→ **Required work**: Starting at the line below holding "Figure 4. Comparison" and stopping at the line holding "FIGURE 9 | Voxel", print every line exactly, both ends included, and leave the rest out.

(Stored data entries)

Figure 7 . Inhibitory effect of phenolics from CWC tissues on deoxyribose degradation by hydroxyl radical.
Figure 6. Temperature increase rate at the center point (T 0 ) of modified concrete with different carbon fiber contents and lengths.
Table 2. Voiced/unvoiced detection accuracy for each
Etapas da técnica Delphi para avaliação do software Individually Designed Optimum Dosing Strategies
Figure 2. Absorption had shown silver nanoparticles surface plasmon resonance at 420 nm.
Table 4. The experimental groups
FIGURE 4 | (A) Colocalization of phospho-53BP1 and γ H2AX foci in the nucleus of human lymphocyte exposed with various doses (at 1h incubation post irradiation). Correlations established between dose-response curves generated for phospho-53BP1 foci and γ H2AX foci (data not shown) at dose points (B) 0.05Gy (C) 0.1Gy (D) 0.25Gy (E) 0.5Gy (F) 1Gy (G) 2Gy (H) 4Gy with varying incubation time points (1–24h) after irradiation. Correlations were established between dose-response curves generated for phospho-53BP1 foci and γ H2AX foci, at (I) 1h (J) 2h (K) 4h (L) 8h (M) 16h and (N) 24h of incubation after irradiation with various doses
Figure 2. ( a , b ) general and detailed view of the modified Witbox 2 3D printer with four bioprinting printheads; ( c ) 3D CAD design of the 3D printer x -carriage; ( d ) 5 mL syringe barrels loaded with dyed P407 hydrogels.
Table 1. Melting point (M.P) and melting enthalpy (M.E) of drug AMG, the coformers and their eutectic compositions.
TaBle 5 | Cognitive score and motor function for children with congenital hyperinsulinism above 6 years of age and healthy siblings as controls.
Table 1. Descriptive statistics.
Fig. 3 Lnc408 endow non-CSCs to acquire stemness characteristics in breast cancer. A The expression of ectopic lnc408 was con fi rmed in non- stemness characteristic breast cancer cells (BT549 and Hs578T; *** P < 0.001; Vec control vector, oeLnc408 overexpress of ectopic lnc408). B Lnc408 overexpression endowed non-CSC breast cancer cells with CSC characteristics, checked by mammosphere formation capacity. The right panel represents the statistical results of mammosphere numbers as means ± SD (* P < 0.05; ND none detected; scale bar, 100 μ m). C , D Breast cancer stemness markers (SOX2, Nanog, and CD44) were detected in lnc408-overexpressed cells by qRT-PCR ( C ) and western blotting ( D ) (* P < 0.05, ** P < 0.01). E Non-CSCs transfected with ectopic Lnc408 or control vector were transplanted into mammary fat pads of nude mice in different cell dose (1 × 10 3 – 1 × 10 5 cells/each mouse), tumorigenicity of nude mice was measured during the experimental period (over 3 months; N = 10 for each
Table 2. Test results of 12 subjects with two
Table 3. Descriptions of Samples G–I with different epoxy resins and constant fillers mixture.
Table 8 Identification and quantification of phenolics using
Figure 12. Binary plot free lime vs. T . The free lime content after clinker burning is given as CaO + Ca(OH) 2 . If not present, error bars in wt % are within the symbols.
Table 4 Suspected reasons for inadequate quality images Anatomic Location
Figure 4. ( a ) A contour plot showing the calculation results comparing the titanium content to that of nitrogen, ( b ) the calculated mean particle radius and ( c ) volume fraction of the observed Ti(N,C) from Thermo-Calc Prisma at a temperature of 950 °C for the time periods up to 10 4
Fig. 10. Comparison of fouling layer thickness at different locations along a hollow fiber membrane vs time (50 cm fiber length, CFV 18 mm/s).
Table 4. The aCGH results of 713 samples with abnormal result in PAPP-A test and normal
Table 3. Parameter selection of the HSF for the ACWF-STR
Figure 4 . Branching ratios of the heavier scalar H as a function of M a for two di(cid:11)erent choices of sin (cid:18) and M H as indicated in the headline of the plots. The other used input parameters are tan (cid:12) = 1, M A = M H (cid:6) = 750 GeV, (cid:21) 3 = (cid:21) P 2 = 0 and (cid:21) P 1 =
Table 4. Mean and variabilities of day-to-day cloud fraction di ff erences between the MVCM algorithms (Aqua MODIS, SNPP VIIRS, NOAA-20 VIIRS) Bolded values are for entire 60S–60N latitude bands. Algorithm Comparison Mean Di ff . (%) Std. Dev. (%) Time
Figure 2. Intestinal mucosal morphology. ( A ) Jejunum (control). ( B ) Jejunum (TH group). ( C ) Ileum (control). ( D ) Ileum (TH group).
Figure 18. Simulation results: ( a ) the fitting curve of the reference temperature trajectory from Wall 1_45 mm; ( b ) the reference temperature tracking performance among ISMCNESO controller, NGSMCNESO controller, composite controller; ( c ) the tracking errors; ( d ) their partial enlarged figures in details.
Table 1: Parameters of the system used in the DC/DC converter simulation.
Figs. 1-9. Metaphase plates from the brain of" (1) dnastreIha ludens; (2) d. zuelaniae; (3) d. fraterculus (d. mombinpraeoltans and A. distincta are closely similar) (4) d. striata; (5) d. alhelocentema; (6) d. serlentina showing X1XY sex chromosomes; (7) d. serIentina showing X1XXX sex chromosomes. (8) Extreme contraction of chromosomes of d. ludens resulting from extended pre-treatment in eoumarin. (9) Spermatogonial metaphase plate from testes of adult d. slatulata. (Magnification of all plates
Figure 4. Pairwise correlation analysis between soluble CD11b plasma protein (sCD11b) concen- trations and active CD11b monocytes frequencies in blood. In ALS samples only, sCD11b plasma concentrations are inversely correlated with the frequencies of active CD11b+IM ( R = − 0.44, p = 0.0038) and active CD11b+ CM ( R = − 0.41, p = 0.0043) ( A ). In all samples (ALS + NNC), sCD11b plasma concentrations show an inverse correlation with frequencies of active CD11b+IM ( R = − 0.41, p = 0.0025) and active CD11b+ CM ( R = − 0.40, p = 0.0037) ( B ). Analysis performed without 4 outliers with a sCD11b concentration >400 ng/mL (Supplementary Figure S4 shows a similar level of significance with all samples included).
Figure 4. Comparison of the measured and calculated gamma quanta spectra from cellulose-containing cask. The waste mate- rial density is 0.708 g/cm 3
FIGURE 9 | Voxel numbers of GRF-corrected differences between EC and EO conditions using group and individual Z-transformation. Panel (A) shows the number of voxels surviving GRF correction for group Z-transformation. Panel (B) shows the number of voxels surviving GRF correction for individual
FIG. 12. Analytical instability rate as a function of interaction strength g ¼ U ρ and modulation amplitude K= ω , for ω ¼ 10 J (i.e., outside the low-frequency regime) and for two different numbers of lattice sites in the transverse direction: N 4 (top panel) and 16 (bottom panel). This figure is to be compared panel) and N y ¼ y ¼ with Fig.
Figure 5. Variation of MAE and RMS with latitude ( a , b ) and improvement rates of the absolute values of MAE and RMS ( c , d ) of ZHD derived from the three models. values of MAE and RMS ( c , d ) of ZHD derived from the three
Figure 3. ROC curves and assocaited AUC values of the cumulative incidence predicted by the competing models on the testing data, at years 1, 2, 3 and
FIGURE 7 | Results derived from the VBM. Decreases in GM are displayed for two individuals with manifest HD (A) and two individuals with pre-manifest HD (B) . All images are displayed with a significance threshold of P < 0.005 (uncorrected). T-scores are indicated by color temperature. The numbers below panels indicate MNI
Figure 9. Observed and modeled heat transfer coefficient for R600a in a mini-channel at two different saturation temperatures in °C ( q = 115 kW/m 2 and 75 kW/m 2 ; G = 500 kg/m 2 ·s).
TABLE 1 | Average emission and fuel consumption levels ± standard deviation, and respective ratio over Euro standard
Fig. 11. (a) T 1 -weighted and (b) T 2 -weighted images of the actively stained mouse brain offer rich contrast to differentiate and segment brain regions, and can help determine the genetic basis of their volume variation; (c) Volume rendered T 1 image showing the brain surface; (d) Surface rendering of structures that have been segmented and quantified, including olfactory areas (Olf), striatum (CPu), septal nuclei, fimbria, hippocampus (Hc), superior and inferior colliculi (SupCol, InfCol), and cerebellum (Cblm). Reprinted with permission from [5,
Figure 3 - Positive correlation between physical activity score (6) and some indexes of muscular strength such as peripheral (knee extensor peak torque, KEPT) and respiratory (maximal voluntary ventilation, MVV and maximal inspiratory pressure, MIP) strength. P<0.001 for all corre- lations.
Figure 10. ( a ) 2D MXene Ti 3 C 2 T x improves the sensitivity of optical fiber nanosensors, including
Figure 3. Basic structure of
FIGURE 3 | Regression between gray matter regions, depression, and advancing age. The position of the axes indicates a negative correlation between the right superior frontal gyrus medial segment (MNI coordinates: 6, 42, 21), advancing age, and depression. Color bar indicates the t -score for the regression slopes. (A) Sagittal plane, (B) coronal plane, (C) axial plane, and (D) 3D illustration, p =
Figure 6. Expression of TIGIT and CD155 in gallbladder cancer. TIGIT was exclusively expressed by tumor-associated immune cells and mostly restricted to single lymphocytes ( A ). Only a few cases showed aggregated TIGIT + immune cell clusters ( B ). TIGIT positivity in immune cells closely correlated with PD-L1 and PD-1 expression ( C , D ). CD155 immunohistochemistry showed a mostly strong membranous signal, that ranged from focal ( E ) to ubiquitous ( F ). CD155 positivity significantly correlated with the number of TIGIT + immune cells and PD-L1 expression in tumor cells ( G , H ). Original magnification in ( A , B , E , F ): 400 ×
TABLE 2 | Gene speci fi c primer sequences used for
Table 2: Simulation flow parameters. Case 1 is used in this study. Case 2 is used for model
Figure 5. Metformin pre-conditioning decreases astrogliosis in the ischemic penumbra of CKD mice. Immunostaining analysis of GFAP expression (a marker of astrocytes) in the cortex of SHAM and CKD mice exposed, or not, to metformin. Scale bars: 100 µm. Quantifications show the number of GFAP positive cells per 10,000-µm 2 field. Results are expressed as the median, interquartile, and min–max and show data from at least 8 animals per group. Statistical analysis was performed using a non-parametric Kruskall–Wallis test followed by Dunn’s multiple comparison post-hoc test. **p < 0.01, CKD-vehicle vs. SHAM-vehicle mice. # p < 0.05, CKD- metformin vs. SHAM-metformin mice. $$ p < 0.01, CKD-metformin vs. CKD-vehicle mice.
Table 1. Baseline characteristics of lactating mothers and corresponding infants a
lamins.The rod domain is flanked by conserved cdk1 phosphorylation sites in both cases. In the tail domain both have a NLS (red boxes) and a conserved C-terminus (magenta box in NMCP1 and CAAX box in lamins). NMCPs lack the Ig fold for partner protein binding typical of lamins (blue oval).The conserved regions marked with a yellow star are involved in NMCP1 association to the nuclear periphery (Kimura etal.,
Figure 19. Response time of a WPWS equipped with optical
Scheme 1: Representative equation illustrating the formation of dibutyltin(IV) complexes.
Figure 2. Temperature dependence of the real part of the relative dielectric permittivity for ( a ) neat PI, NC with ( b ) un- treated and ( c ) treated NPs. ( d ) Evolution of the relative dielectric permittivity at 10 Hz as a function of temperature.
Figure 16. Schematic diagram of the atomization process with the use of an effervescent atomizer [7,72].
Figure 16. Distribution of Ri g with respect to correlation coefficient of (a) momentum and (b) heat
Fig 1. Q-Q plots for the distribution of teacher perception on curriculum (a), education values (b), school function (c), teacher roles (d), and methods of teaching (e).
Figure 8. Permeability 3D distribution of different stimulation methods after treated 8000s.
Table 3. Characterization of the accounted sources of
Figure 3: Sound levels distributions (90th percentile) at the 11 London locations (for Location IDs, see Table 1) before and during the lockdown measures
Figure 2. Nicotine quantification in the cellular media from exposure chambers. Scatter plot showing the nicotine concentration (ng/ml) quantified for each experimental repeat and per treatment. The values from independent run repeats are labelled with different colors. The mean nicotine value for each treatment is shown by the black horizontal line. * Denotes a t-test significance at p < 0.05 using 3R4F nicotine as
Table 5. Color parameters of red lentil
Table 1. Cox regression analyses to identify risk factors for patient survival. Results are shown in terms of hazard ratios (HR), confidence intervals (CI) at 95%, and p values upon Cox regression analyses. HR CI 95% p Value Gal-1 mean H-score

→ **Completed task**:
Figure 4. Comparison of the measured and calculated gamma quanta spectra from cellulose-containing cask. The waste mate- rial density is 0.708 g/cm 3
FIGURE 9 | Voxel numbers of GRF-corrected differences between EC and EO conditions using group and individual Z-transformation. Panel (A) shows the number of voxels surviving GRF correction for group Z-transformation. Panel (B) shows the number of voxels surviving GRF correction for individual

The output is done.